From the very first his favourite plaything was a pencil and paper; he drew as by instinct. A family tradition survives to the effect that before he was five years old, Laurens had corrected an error in a drawing-master's design. Nature herself, therefore, seems to have pointed out his future career. But so the mother and guardians did not think. Art was regarded in those days as a profession which savoured of a discreditable character, and certainly not as one that could be rendered lucrative. It was therefore resolved that Laurens should follow in his father's footsteps.

This choice he found irksome to the last degree, and irksome, too, were the preliminary steps. For the dead languages he had no taste, for all dry-bone studies he had little use. His spare hours, and often his lesson hours too, were spent in drawing, and many a time he would have himself awakened before daybreak in order that he might devote the hours before school time to working at his favourite pastime. He had no masters and little encouragement, nevertheless he plodded on, and with such good results that already, in 1851, he was able to exhibit in a Dutch gallery a portrait he had painted of his sister, a work that even in its immaturity betrays some of the qualities that distinguish his later and greater efforts in this department.

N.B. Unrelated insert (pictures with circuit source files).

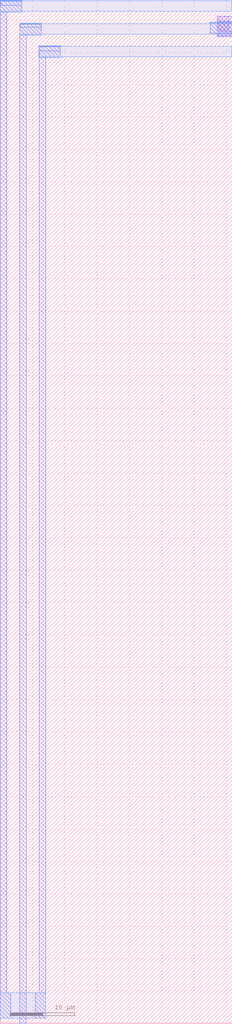
<source format=lef>
VERSION 5.7 ;
  NOWIREEXTENSIONATPIN ON ;
  DIVIDERCHAR "/" ;
  BUSBITCHARS "[]" ;
MACRO analog_to_gpio_top_right
  CLASS COVER ;
  FOREIGN analog_to_gpio_top_right ;
  ORIGIN 0.000 0.000 ;
  SIZE 35.810 BY 157.940 ;
  OBS
      LAYER met2 ;
        RECT 33.710 153.415 35.280 155.585 ;
      LAYER met3 ;
        RECT 33.560 153.210 35.810 155.585 ;
        RECT 33.700 152.580 35.670 153.210 ;
      LAYER met4 ;
        RECT 0.090 157.240 3.290 157.910 ;
        RECT 0.000 156.310 3.290 157.240 ;
        RECT 0.000 4.745 1.000 156.310 ;
        RECT 33.560 154.540 35.810 154.785 ;
        RECT 3.120 153.830 6.320 154.360 ;
        RECT 3.000 152.760 6.320 153.830 ;
        RECT 32.470 152.940 35.810 154.540 ;
        RECT 0.000 0.745 1.600 4.745 ;
        RECT 3.000 0.000 4.000 152.760 ;
        RECT 33.560 152.410 35.810 152.940 ;
        RECT 6.100 150.250 9.300 150.870 ;
        RECT 6.000 149.270 9.300 150.250 ;
        RECT 6.000 4.745 7.000 149.270 ;
        RECT 5.400 0.745 7.000 4.745 ;
      LAYER met5 ;
        RECT -0.030 157.940 3.410 158.030 ;
        RECT -0.030 156.340 35.800 157.940 ;
        RECT -0.030 156.190 3.410 156.340 ;
        RECT 3.000 154.410 6.440 154.480 ;
        RECT 32.350 154.410 35.790 154.660 ;
        RECT 3.000 152.810 35.810 154.410 ;
        RECT 3.000 152.640 6.440 152.810 ;
        RECT 5.980 150.940 9.420 150.990 ;
        RECT 5.980 149.340 35.800 150.940 ;
        RECT 5.980 149.150 9.420 149.340 ;
        RECT 0.000 0.745 7.005 4.745 ;
  END
END analog_to_gpio_top_right
END LIBRARY


</source>
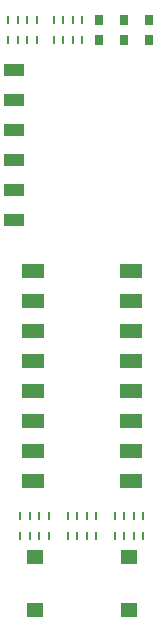
<source format=gbr>
G04 DipTrace 2.4.0.2*
%INTopPaste.gbr*%
%MOMM*%
%ADD33R,1.95X1.3*%
%ADD35R,1.4X1.2*%
%ADD37R,0.25X0.7*%
%ADD43R,0.8X0.9*%
%ADD45R,1.8X1.07*%
%FSLAX53Y53*%
G04*
G71*
G90*
G75*
G01*
%LNTopPaste*%
%LPD*%
D45*
X16626Y57150D3*
Y54610D3*
Y52070D3*
Y49530D3*
Y46990D3*
Y44450D3*
D43*
X23813Y59692D3*
Y61392D3*
X25938Y59692D3*
Y61392D3*
X28063Y59692D3*
Y61392D3*
D37*
X16111Y59689D3*
X16911D3*
X17711D3*
X18511D3*
Y61389D3*
X17711D3*
X16911D3*
X16111D3*
X17131Y17681D3*
X17931D3*
X18731D3*
X19531D3*
Y19381D3*
X18731D3*
X17931D3*
X17131D3*
X27531D3*
X26731D3*
X25931D3*
X25131D3*
Y17681D3*
X25931D3*
X26731D3*
X27531D3*
X23531Y19381D3*
X22731D3*
X21931D3*
X21131D3*
Y17681D3*
X21931D3*
X22731D3*
X23531D3*
X19961Y59689D3*
X20761D3*
X21561D3*
X22361D3*
Y61389D3*
X21561D3*
X20761D3*
X19961D3*
D35*
X26331Y11469D3*
X18331D3*
X26331Y15969D3*
X18331D3*
D33*
X18207Y40139D3*
Y37599D3*
Y35059D3*
Y32519D3*
Y29979D3*
Y27439D3*
Y24899D3*
Y22359D3*
X26467D3*
Y24899D3*
Y27439D3*
Y29979D3*
Y32519D3*
Y35059D3*
Y37599D3*
Y40139D3*
M02*

</source>
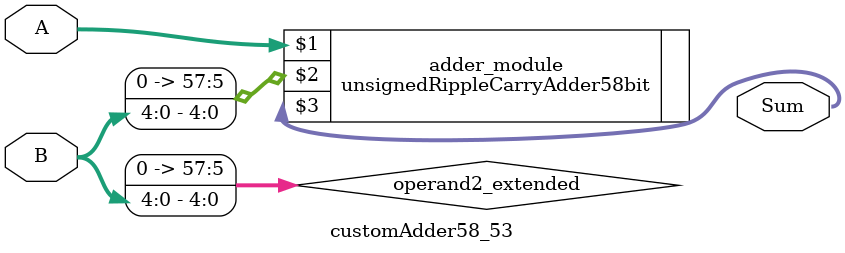
<source format=v>
module customAdder58_53(
                        input [57 : 0] A,
                        input [4 : 0] B,
                        
                        output [58 : 0] Sum
                );

        wire [57 : 0] operand2_extended;
        
        assign operand2_extended =  {53'b0, B};
        
        unsignedRippleCarryAdder58bit adder_module(
            A,
            operand2_extended,
            Sum
        );
        
        endmodule
        
</source>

But the dual effort imposed on this young soul by the fight between duty and inclination was too heavy a physical burden for the juvenile shoulders to bear. A collapse of health occurred just as Laurens was growing up, and so serious did it seem that the doctors told the mother and guardians how, seeing the young man was not long for this world, it seemed needless to mar his few remaining months of existence by forcing him to continue his hated legal studies. For this short period at least he might be allowed to be happy following his bent. But what was the surprise of doctors and guardians when Laurens, as soon as the heavy strain was removed, recovered as though by magic, and rapidly became the sturdy, robust man he has remained all his life.

It was now at last evident to those in authority that Tadema was a genius whose advance must not be thwarted or coerced; art, therefore, was reluctantly acknowledged to be his proper profession, and to prepare himself for this he sought admission to an art academy.

Strange, nay almost incredible though it sounds, he could gain no admission to those of his native land. Antwerp, at that time a noted artistic centre, proved more discerning and less inhospitable. It chanced that Tadema entered at a moment when the rival claims of French pseudo-classicism and Belgian naturalism were dividing the Academy into factions.

The one, the Pseudo-classic, was headed by Louis David, who at that time was living in Antwerp in exile. The other, called the Belgian-Flemish School, aimed at reviving the ancient local art of the Low Countries. Alma Tadema was not made of the stuff to become a pseudo-classic or a pseudo anything. It was, therefore, quite natural that the young student ranged himself at once with those who sought to revive the best traditions of the Dutch and Flemish schools. This native section was led by Wappers, and Tadema soon became one of his most enthusiastic partisans.

A friend who knew him in those days has said, "Tadema did not work at Antwerp, he slaved in his efforts to make up for all the precious time that had been lost." Of his early efforts, however, none have survived. Tadema has no severer critic than Tadema himself, and to this day he will not allow a picture to leave his studio until he has made it as perfect as he knows how, so that he mercilessly destroyed all his tentative canvases that could not yet reproduce the perfected ideals of the master. Even in those early days the subjects belonged either to history proper or that ancient history which is half enveloped in myth.

It was about this time that Tadema added the prefix Alma to the paternal surname. Alma was the name of his godfather, and such a proceeding was, it seems, not unusual in Holland. Tadema's reason for taking this step was that in this wise his name in artistic catalogues was ranged among the A's instead of further down among the T's. Undoubtedly such apparent trifles do prove of consequence in helping or hindering a career.

From the Academy of Antwerp Alma Tadema passed into the studio of Hendrick van Leys, the great Belgian archæologist and historical painter; his teaching, coming at the moment it did, proved of great value to Alma Tadema. Van Leys was just then busy decorating the Grand Town Hall of Antwerp with frescoes. In this work Alma Tadema was allowed to assist the master, and while so doing the young artist gained knowledge that proved of immense importance to his own after career. To van Leys' influence he owes his own historical accuracy and his attention to detail even the most minute. It also helped him to see objects truthfully and, what is equally important, to see them in mass. It is true that for a time van Leys' example was somewhat pernicious, since some of Alma Tadema's works of the period are visibly influenced by his master's dryness and harshness of execution. But the young man's own native bias toward rich and full colour was too strong for any influence long to repress the remarkable and idiosyncratic capacity that throbbed within him and was yearning to find full expression.

The subjects treated by van Leys in the Antwerp Guildhall were all taken from the history of the Low Countries. It was thus that Alma Tadema became acquainted with their early annals by which his own first pictures were inspired.